The Article below was published in Vol. 136, Issue 5 of the Lake Forest College Stentor on February 19, 2021.

By Maryam Javed ’21

Opinions Editor 

javedm@mx.lakeforest.edu 

The United States has declared that China’s repression of the Uighur people is genocide, however, Chinese officials disagree. The Uighurs are an ethnic Turkish Muslim group, primarily inhabiting the Xinjiang region in northwestern China, and have been living there for centuries. 

In the last decade, Xinjiang has been the battleground for ethnic tensions between the ethnic Uighur Muslims and the majority, the Han Chinese. Chinese officials believe that the Uighurs are promoting Islamic extremism and ethnic separatism. As a result, the Chinese government has detained one million people, placing them in “re-education” programs, which the government has presented as joyous training centers to counter terrorism and extremist behavior.

In these “re-education” programs, Uighur individuals are being erased of their identity. They are also subjected to numerous human rights abuses including sexual assault, sterilization efforts, and torture.
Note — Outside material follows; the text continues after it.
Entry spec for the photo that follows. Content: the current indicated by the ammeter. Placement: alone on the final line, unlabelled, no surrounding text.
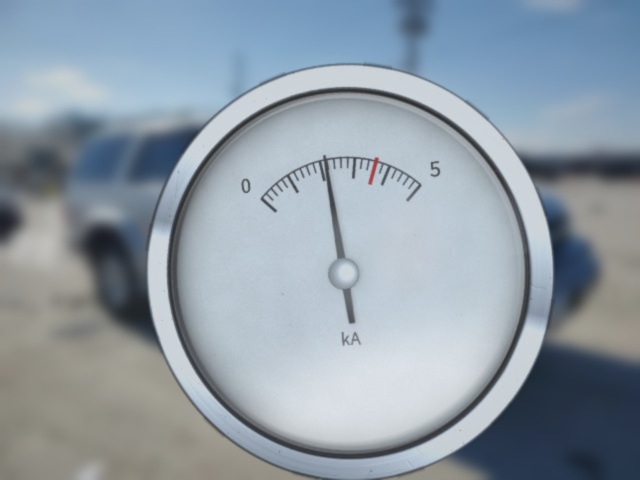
2.2 kA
Chinese officials truly believe that the Uighurs pose a threat because their beliefs go against the republic. The Chinese government desires all people of China to share the same values, and it seems as though they are so desperate to obtain this ideal, that they continue to attempt this by force. Xinjiang is also a region that is rich in natural gas and oil, a fact that has likely led Chinese officials to feel a greater need to assert their control and influence of the region.

Uighurs are not only being sent to concentration camps, but they are also subjected to heavy surveillance. The Chinese government has stripped them from having a voice to speak out against the suffering and injustice they continue to face. 

Former Secretary of State Mike Pompeo said, “I believe this genocide is ongoing, and that we are witnessing the systematic attempt to destroy Uighurs by the Chinese party-state. The Chinese engaged in the forced assimilation and eventual erasure of a vulnerable ethnic and religious minority group.” Pompeo’s statement illustrates that the Chinese repression of the Uighurs is indeed a genocide.

According to the late Italian jurist and international law scholar Antonio Cassese, “genocide is the intentional killing, destruction, or extermination of groups or members of a group.” It is evident that in the case of the Uighurs that they are intentionally being killed and are being stripped of both their cultural and religious identity. Thirty-nine countries have already condemned the treatment of Uighurs in China, including the United States. However, there is no general consensus among international state actors that China is committing genocide against the Uighur Muslims.